__Task__
Output the whole listing exactly, with no pictures.

__Provided material__
++++++++

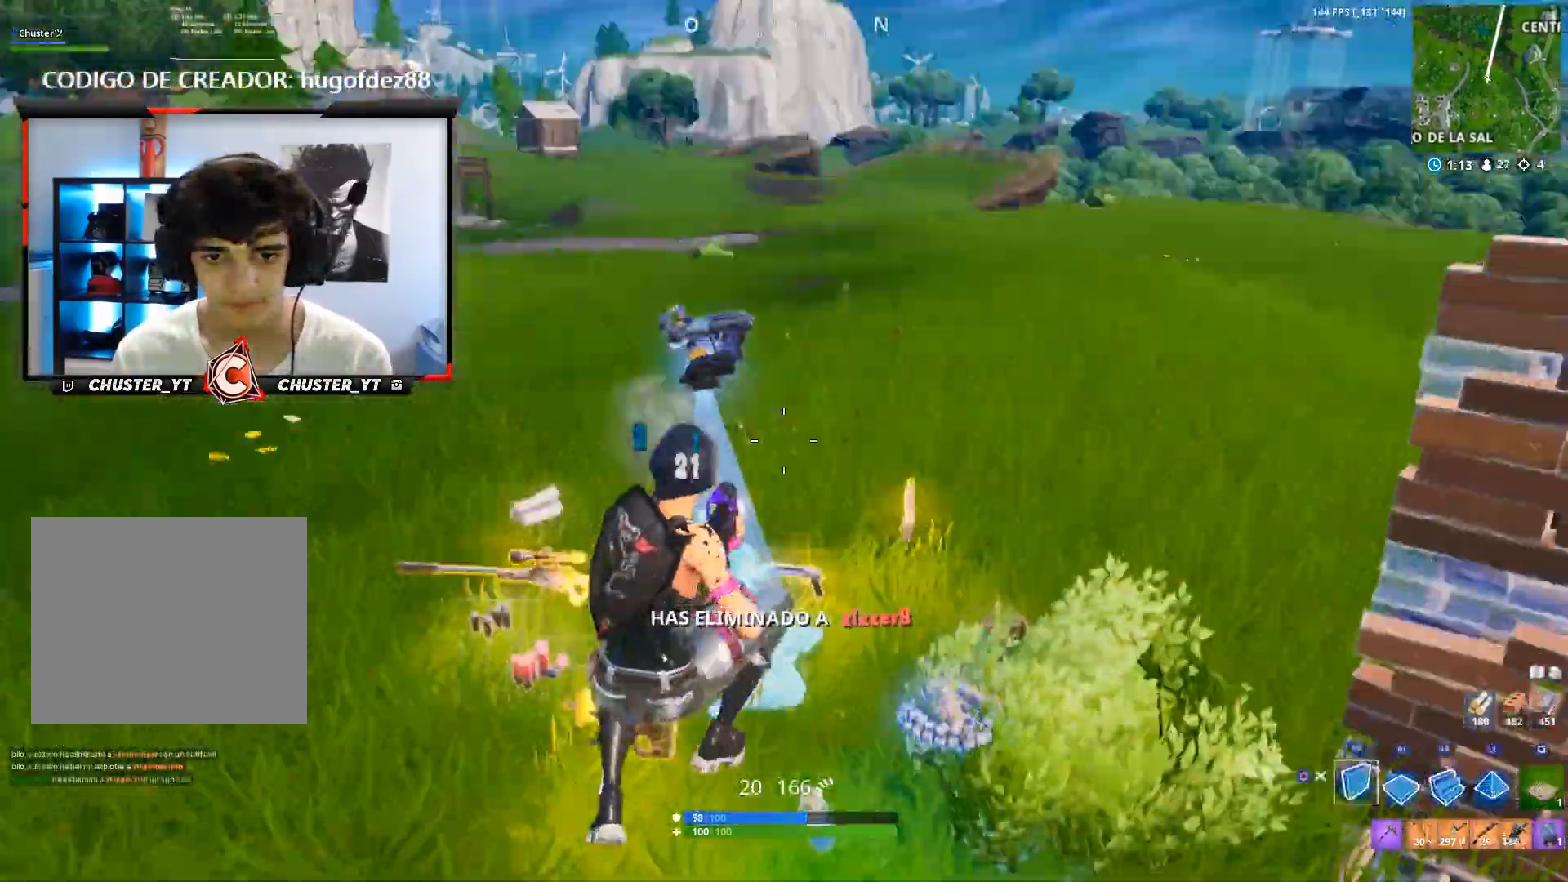
{"buttons": ["CIRCLE", "R2"], "left_stick": "up-right", "right_stick": "right", "events": [[67, "CIRCLE", "up"], [67, "R2", "down"], [67, "right_stick", "center"], [200, "right_stick", "down-left"], [400, "right_stick", "right"], [500, "CIRCLE", "down"]]}
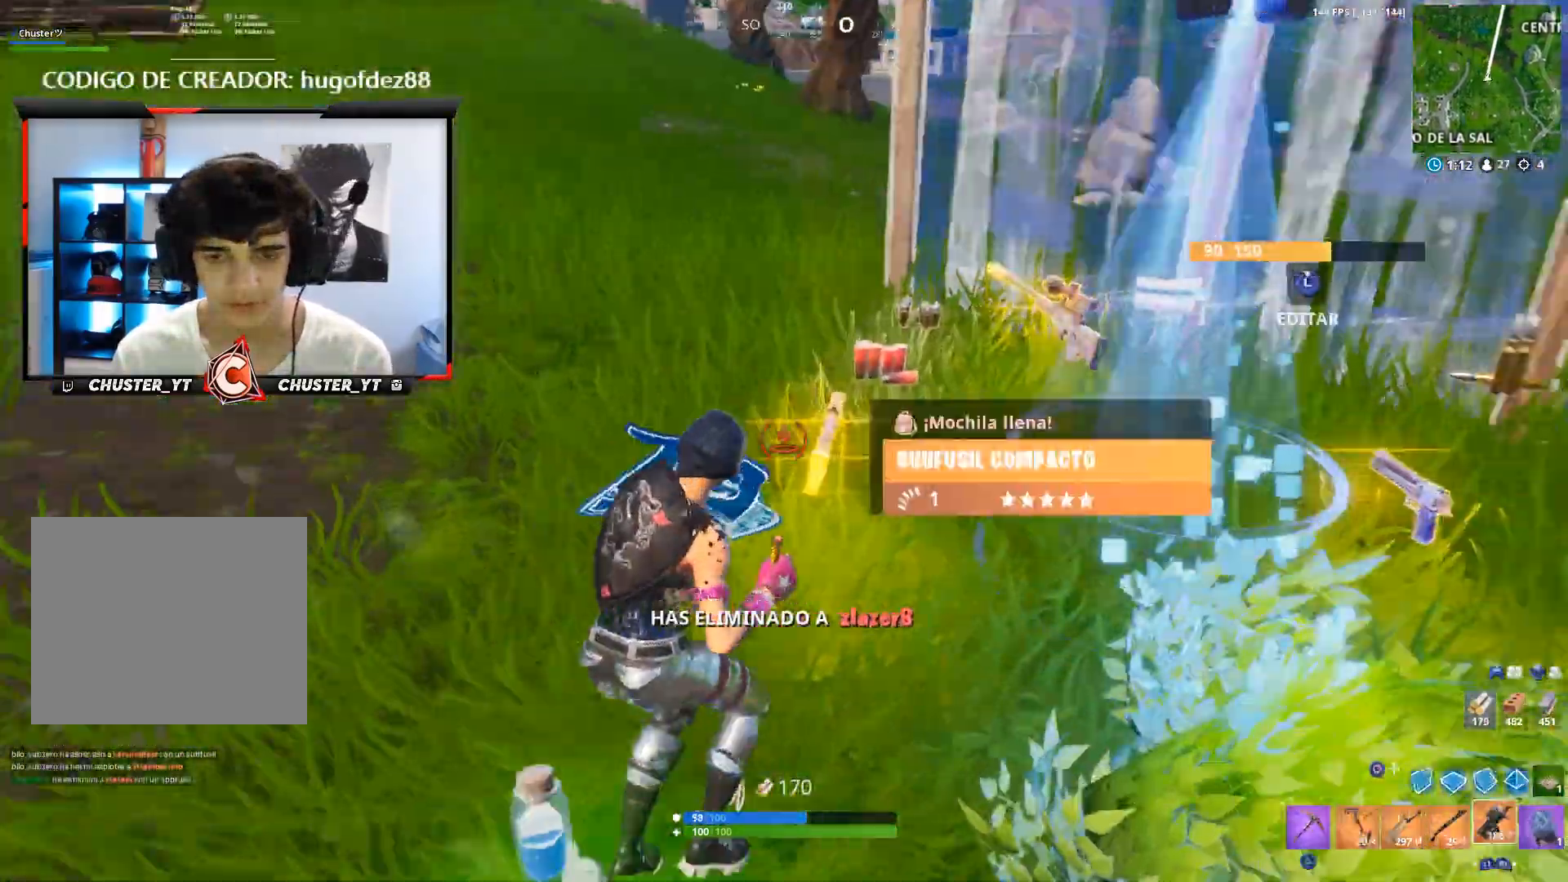
{"buttons": [], "left_stick": "up", "right_stick": "down-left", "events": [[33, "R2", "up"], [100, "CIRCLE", "up"], [133, "right_stick", "center"], [267, "right_stick", "down-right"], [367, "right_stick", "down"], [433, "left_stick", "up"], [467, "right_stick", "down-left"]]}
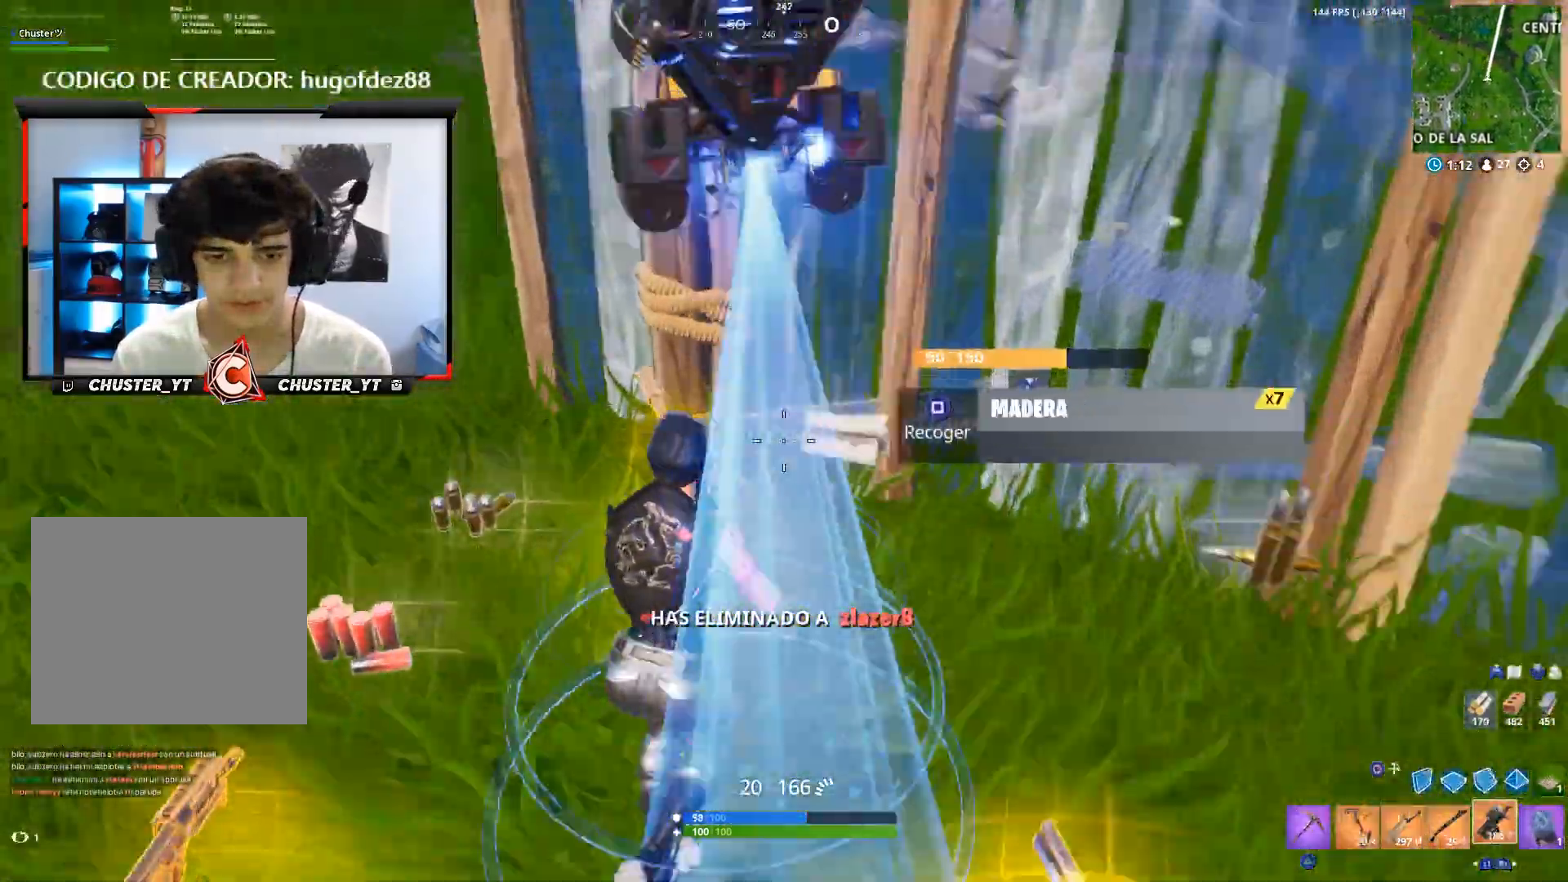
{"buttons": [], "left_stick": "up-right", "right_stick": "right", "events": [[33, "left_stick", "up-left"], [33, "right_stick", "left"], [167, "right_stick", "right"], [300, "left_stick", "up-right"]]}
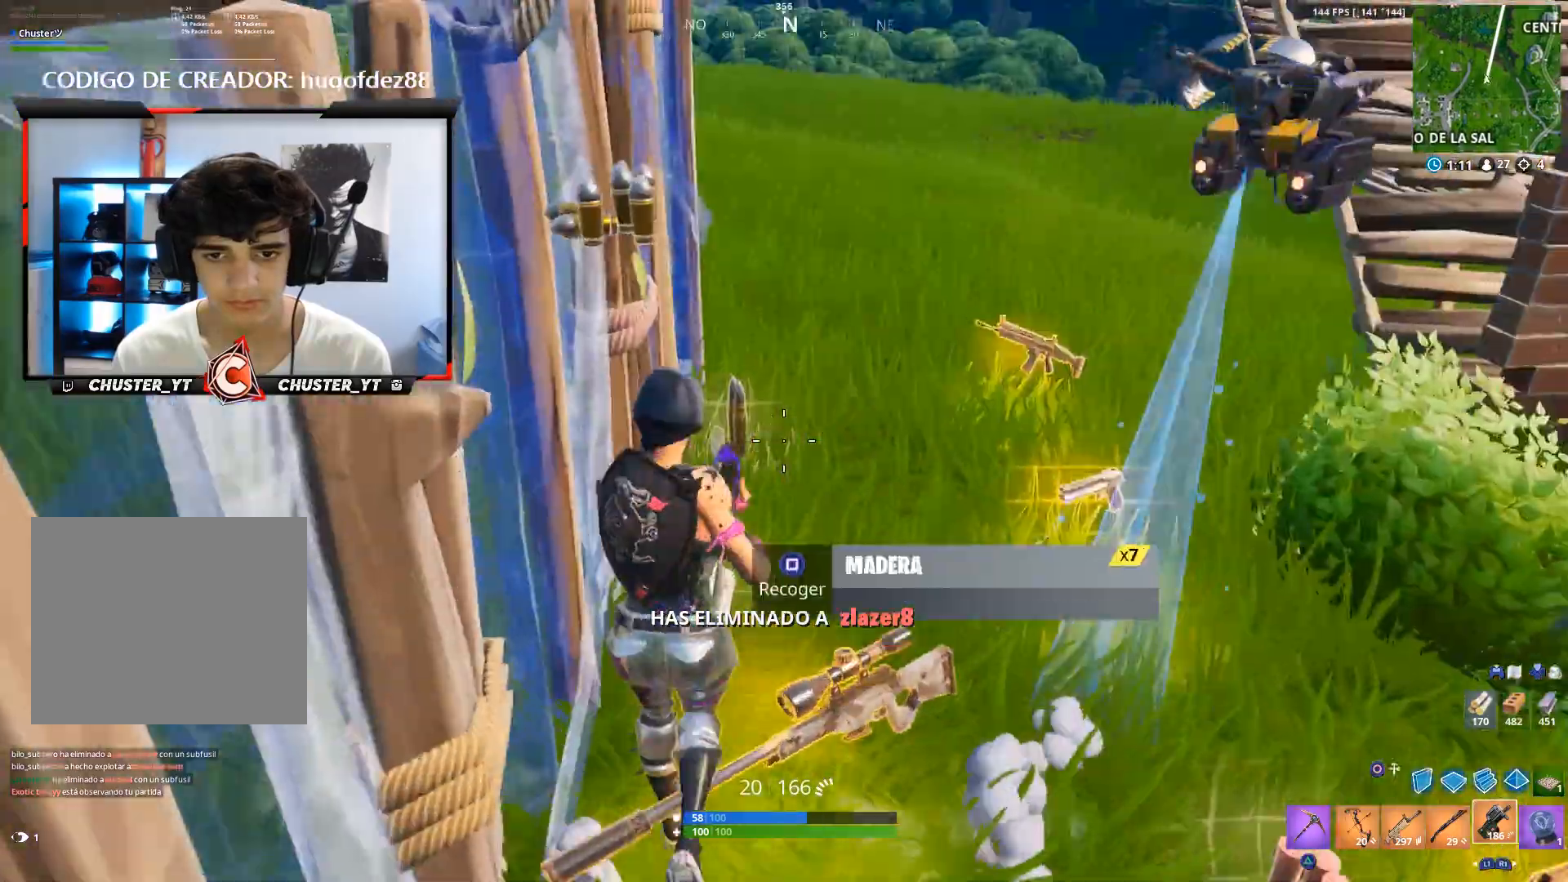
{"buttons": [], "left_stick": "up", "right_stick": "right", "events": [[33, "right_stick", "center"], [167, "left_stick", "up"], [233, "right_stick", "right"]]}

++++++++

__Result of this task__
{"buttons": ["CIRCLE", "R2"], "left_stick": "up-right", "right_stick": "right", "events": [[67, "CIRCLE", "up"], [67, "R2", "down"], [67, "right_stick", "center"], [200, "right_stick", "down-left"], [400, "right_stick", "right"], [500, "CIRCLE", "down"]]}
{"buttons": [], "left_stick": "up", "right_stick": "down-left", "events": [[33, "R2", "up"], [100, "CIRCLE", "up"], [133, "right_stick", "center"], [267, "right_stick", "down-right"], [367, "right_stick", "down"], [433, "left_stick", "up"], [467, "right_stick", "down-left"]]}
{"buttons": [], "left_stick": "up-right", "right_stick": "right", "events": [[33, "left_stick", "up-left"], [33, "right_stick", "left"], [167, "right_stick", "right"], [300, "left_stick", "up-right"]]}
{"buttons": [], "left_stick": "up", "right_stick": "right", "events": [[33, "right_stick", "center"], [167, "left_stick", "up"], [233, "right_stick", "right"]]}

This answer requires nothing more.